Bunun üzerine Yunus Nadi Bey, Ankara´da ordunun olmadığını söyleyerek, ‘eğer elimizde ordu olmazsa bütün bu güzel nazariye suya düşüp gidebilir’ deyince şu cevabı vermiştir: ‘İşte aramızdaki fark özellikle burada göze çarpıyor. Bence Meclis nazariye değil, gerçektir ve gerçeklerin en büyüğüdür. Önce Meclis, sonra ordu! Orduyu yapacak olan millet ve nihayetinde meclistir. Çünkü ordu demek yüz binlerce insan, milyonlarca ve milyonlarca servet ve zamandır. Buna iki üç şahıs karar veremez. Bunu ancak milletin karar ve kabulü ortaya çıkartabilir.’

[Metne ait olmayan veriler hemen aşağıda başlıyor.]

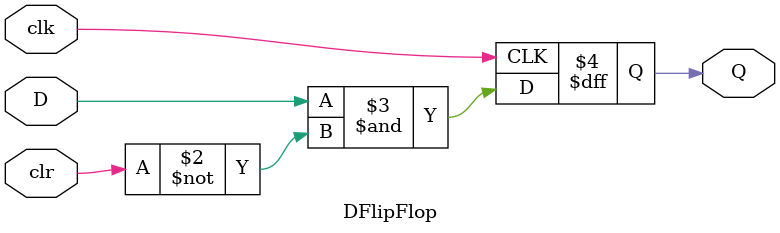
<source format=v>
module DFlipFlop(D, clk, clr,Q);
  input D, clk, clr; //setting the data pin and clock as input
  output reg Q;
  
  always @ (posedge clk)
  begin
    Q = D&(~clr);
  end
endmodule

</source>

İlk Meclis binamız ve bu sıralar, kürsüler çok şeye şahit oldu; ateşli konuşmalar, sert tartışmalar, uzun müzakere ve istişareler, İstiklal Marşının okunması ve kabulü, kazanılan zaferlere şahitlik etmenin gururu… Bu meclisin havasını böyle özel bir günde teneffüs etmek, o anları anmak, zihinlerimizde canlandırmak, yüreğimizde hissetmek aslında ne denli zor ve şerefli bir vazife yaptığımızı bizlere hatırlatıyor. İlk Meclis üyeleri; 115 memur ve emekli, 69 din adamı, 51 asker, 46 çiftçi, 37 tüccar, 29 avukat, 15 doktor, 6 gazeteci ve 2 mühendisten kurulu 380 milletvekiliyle çok farklı meslek gruplarından müteşekkil, gerçek manasıyla temsili karaktere sahip tam bir ‘Halk Meclisi’ idi.

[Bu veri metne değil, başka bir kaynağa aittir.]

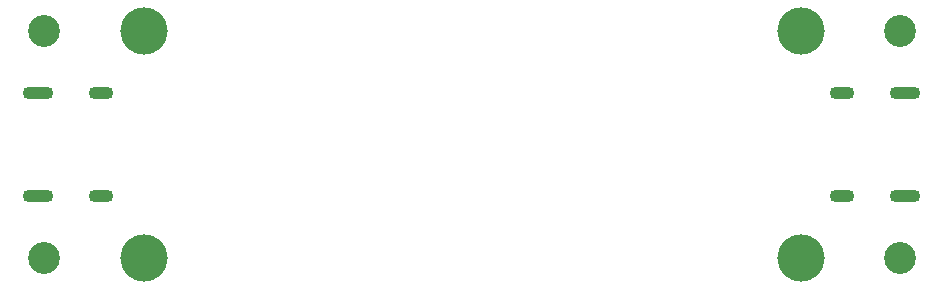
<source format=gbr>
%TF.GenerationSoftware,Altium Limited,CircuitMaker,2.0.2 (2.0.2.40)*%
G04 Layer_Color=25308*
%FSLAX25Y25*%
%MOIN*%
%TF.SameCoordinates,4CCF3E00-E941-4990-BDAE-273065C54DFB*%
%TF.FilePolarity,Positive*%
%TF.FileFunction,Pads,Bot*%
%TF.Part,Single*%
G01*
G75*
%TA.AperFunction,ComponentPad*%
%ADD42C,0.15748*%
%ADD43C,0.10630*%
%ADD44O,0.10236X0.04331*%
%ADD45O,0.08268X0.04331*%
D42*
X143512Y141008D02*
D03*
Y216992D02*
D03*
X362488Y141008D02*
D03*
Y216992D02*
D03*
D43*
X395717Y141008D02*
D03*
X110284D02*
D03*
Y216992D02*
D03*
X395717D02*
D03*
D44*
X397299Y196008D02*
D03*
Y161992D02*
D03*
X108201Y161992D02*
D03*
Y196008D02*
D03*
D45*
X376197Y196008D02*
D03*
Y161992D02*
D03*
X129303Y161992D02*
D03*
Y196008D02*
D03*
%TF.MD5,792a30ca070ae9dd23c3cddf0897f106*%
M02*

</source>
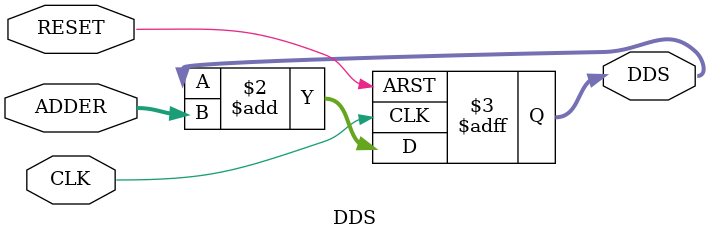
<source format=v>
module DDS( 
    input wire CLK,
    input wire RESET,
    input wire [31:0] ADDER,
    output reg [31:0]  DDS 
);

  always@(posedge CLK or posedge RESET) begin
    if(RESET)
      DDS <= 0;
    else
      DDS <= DDS + ADDER;
  end

endmodule

</source>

“BU AZİZ MİLLET TÜRKİYE BÜYÜK MİLLET MECLİSİ’NİN AÇILIŞIYLA TEK YÜREK OLDUĞUNU BÜTÜN CİHANA GÖSTERMİŞTİR”
Türkiye Büyük Millet Meclisi’nin açılışına giden süreçte, vatanın işgal ve ilhakına karşı giderek sesini yükselten ve irili ufaklı yaklaşık 2 bin 500 toplantı ve kongreyle açıkça bu işgale karşı koyacağını bütün dünyaya ilan eden bu aziz millet, 23 Nisan 1920’de, bütün sözlerini, bütün seslerini ve bütün gücünü bu mukaddes çatı altında birleştirmiş; Türkiye Büyük Millet Meclisi’nin açılışıyla tek ses, tek yürek olduğunu bütün cihana göstermiştir.
Meclis’in açılması ve Millî Mücadele’nin Meclisimiz eliyle kazanılması, devletin yeniden Meclis eliyle inşası demokrasi tarihimiz açısından gurur verici olduğu kadar emperyalizmin boyunduruğu altında ezilen mazlum milletlere bağımsızlık ve özgürlük ilhamı vermesi bakımından da son derecede kıymetlidir.”

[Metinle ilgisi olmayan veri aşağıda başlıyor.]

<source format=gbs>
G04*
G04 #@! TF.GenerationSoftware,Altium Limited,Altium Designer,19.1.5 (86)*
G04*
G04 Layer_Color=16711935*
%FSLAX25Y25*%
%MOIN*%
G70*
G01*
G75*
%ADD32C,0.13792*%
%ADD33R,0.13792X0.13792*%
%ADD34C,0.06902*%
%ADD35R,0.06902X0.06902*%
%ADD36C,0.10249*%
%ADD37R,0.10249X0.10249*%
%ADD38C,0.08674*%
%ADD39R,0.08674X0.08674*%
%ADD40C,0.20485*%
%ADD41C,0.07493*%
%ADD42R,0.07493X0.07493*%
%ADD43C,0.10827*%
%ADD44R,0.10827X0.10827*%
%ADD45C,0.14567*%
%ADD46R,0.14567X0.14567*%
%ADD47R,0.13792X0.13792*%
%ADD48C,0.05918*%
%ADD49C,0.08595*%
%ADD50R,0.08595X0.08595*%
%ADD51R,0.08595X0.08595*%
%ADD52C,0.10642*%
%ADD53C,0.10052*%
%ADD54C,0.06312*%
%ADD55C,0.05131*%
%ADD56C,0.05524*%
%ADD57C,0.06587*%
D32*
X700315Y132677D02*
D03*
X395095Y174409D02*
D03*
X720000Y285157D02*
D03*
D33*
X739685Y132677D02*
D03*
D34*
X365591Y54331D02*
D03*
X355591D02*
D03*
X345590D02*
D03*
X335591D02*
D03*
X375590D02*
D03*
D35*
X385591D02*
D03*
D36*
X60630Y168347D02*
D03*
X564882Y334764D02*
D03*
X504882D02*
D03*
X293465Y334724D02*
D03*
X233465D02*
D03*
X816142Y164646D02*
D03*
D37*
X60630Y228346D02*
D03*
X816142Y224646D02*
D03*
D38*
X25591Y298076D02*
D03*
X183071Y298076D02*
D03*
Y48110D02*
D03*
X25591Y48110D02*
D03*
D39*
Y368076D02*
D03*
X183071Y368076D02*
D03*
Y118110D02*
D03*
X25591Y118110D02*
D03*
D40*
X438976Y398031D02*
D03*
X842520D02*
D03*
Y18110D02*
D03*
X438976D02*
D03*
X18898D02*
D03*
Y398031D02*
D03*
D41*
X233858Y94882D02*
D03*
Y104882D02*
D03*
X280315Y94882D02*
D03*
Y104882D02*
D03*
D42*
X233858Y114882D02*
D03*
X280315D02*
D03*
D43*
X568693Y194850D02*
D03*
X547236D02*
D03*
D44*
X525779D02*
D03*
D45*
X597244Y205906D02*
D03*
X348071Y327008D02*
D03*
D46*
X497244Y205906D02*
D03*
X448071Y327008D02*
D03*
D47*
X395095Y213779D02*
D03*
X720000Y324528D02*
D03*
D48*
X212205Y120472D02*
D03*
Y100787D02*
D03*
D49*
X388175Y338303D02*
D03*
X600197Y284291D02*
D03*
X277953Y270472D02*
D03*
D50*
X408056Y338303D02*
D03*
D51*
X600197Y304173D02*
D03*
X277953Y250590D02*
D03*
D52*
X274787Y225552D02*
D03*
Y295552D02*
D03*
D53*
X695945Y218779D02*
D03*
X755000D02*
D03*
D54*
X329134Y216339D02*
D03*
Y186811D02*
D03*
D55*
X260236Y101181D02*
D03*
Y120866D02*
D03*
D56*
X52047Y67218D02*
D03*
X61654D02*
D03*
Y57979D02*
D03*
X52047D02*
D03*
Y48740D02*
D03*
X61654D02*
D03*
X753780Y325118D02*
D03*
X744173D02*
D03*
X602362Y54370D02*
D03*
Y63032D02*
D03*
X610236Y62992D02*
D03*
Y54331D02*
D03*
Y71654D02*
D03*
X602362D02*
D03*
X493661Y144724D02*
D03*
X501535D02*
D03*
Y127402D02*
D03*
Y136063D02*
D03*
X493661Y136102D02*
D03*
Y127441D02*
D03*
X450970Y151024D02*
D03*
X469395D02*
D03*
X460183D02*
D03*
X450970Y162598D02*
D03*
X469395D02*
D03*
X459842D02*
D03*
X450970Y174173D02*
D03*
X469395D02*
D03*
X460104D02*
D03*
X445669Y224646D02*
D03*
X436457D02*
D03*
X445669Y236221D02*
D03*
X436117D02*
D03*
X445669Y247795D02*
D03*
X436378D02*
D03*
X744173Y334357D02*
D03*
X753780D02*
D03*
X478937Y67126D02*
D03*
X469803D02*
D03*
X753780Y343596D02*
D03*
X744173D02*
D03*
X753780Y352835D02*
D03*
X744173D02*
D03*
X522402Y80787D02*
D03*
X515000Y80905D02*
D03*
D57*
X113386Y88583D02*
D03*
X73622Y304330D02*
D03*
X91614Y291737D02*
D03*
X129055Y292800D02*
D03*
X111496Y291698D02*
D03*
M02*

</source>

“BİR ASIR ÖNCE BU MİLLETİN VARLIĞINA KASTEDEN DÜŞMANLARIN, BUGÜN ARTIK YENİ SİLAHLARI VAR”
Bir asır önce bu milletin varlığına kasteden düşmanların, bugün artık yeni silahları, araçları, taktikleri ve propagandaları var şüphesiz. Milletimizin bekasına yönelik saldırı bir asır önce akamete uğratılmış olsa da bugün farklı kisve ve şekillerde yeniden ortaya çıkıyor ve şüphesiz gelecekte de çıkmaya devam edecektir. Bu sebeple, Millî Mücadele tarihin bir döneminde yapılmış ve tamamlanmış bir süreç değildir; Milli Mücadele süreklidir, kesintisiz devam etmektedir; devam edecektir.
Hem ilk meclisimizin bu tarihî binası hem de 15 Temmuz’da bombalara maruz kalan şimdiki meclis binamız, millî iradenin tecelligahı ve gerekirse karargâhı olarak bu milletin iradesine ve büyük karakterine, mücadelesine mekan olmaya devam edecektir. Kuvayı Milliye’nin ve İlk Meclis’in, fedakârlığın ve cefakarlığın timsali yiğitlerine, serdengeçtilerine selam olsun! Bu duygularla Gazi Meclisimizin açılışının 102. yılını tekrar kutluyorum.
Sonuna yaklaşmakta olduğumuz mübarek Ramazan ayının aziz milletimize, İslam dünyasına ve tüm insanlığa esenlik ve barış getirmesini Cenabı Hak’tan niyaz ediyorum. Sözlerime son verirken Gazi Mustafa Kemal Atatürk ve mücadele arkadaşlarını, kurucu ve kurtarıcı meclisin vekillerini ve çalışanlarını, kahraman şehitlerimizi rahmet ve minnetle anıyorum. Ruhları şad olsun. 102. yılını idrak ettiğimiz Gazi Meclisimizi saygıyla selamlıyorum.”